Major element, rare earth element, and sulfur isotopic composition of a high‐elevation firn core: Sources and transport of mineral dust in central Asia

Abstract

The arid region extending from the Caspian Sea into China contains some of the most extensive dust aerosol production areas in the world. Major element (Al, Fe, Ca, and S), rare earth element (REE), and isotopic (δ34S and δ18O) data from a 14.4‐m‐long firn core recovered on the Inilchek Glacier (Tien Shan Mountains, Kyrgyzstan; 5100‐m elevation) are presented and used to investigate the composition, sources, and transport of mineral dust to this central Asian site. The combination of geochemical compositions points to three distinct types of mineral deposits (loess, calcium carbonate, and gypsum), which do not covary in a linear fashion during the period recorded in the firn core, (1992–1998). Loess, identified by its REE composition, is characterized by distinct large‐scale deposition events and by ubiquitous background deposition at other times. Significant interannual‐scale variability is evident, with the two largest loess events occurring within a single accumulation year, (1997) and background conditions prevailing during 1994–1996. REE compositions, specifically Nd/Yb ratios, point to multiple sources and transport directions of loess to Inilchek Glacier. Nonloess sources provide a significant fraction of the total Ca and S deposited at the Inilchek Glacier. Hence the downcore profiles of Ca and S reflect variability in the deposition of calcium carbonate and gypsum. Differences in the sulfur isotopic composition (δ34S) of high dust period (+15.0‰) and low (background) dust period (+5.4‰) samples provide strong evidence for two sources of sulfate. The former isotopic composition reflects a marine evaporite source of which there are many to the west of the Tien Shan Mountains. The latter composition indicates that a major portion of the atmospheric SO42− was derived from anthropogenic emissions.
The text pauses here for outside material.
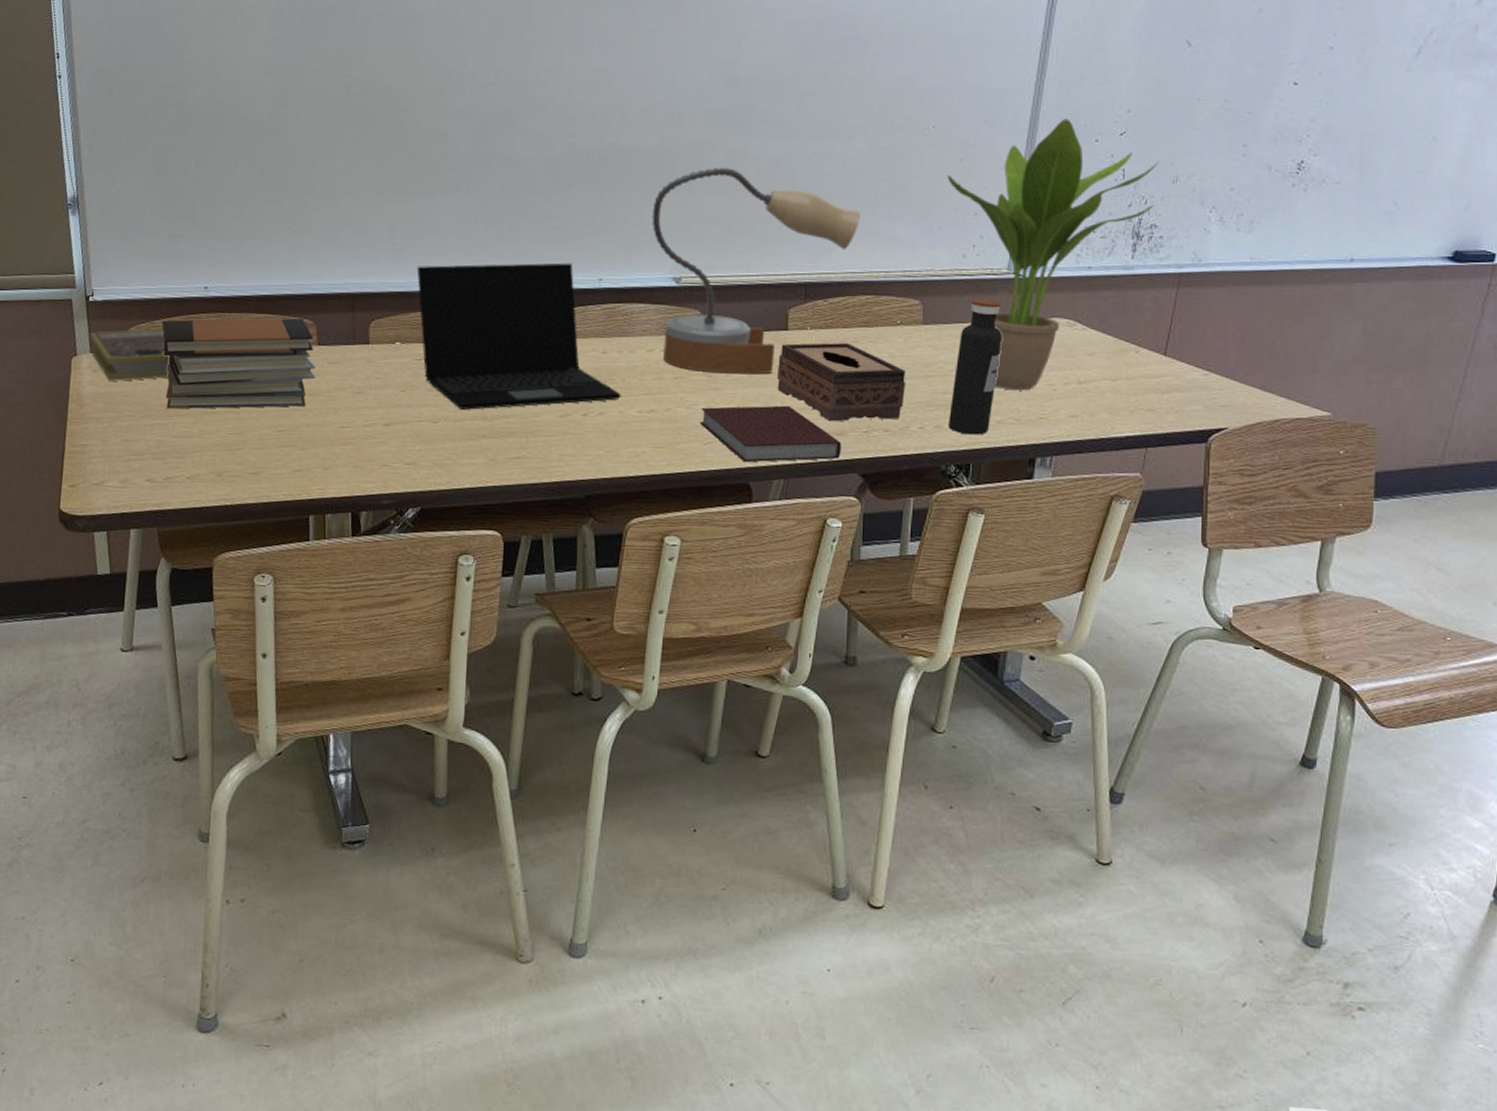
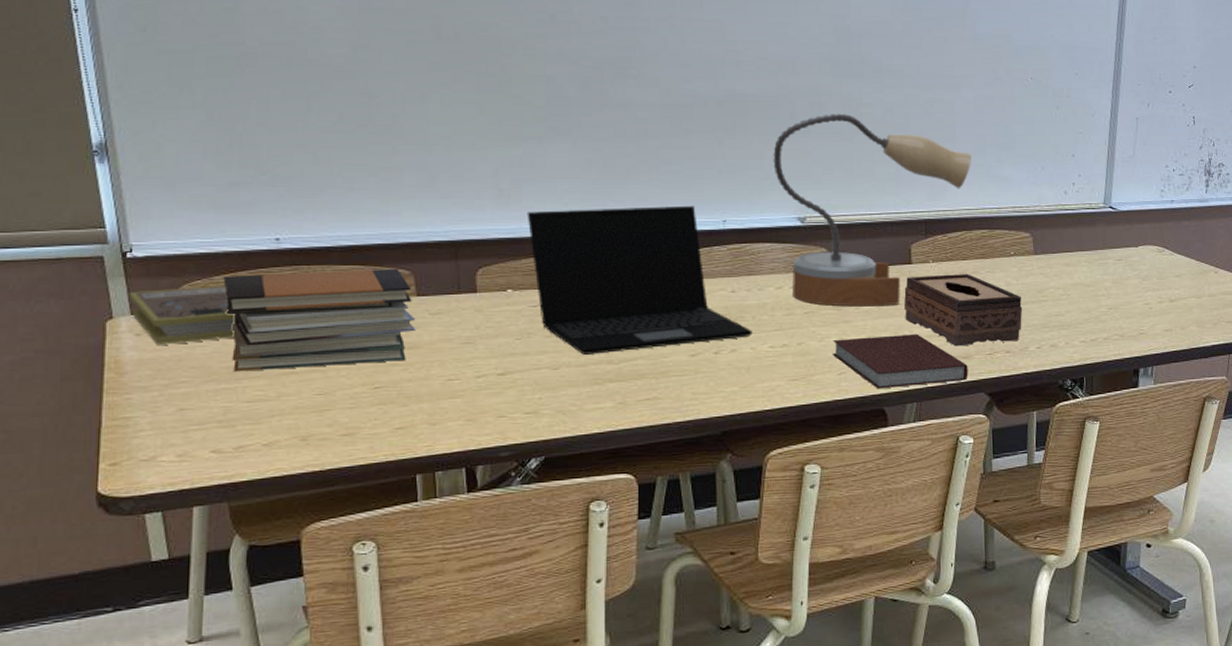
potted plant: present [947,118,1161,391] -> none [1046,73,1223,310]
water bottle: present [947,299,1002,435] -> none [1062,231,1104,352]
While the deposition of non‐loess Ca (calcite) and non‐loess S (gypsum) is also high during the periods of high loess deposition, there is pronounced Ca and S variability during background loess periods, (1994–1996). We suggest that the observed geochemical variability in the firn core can be explained by changes in local‐ to regional‐scale atmospheric circulation and associated transport from multiple dust sources (western Kyrgyzstan/Kazakhstan versus the Taklimakan Desert, China).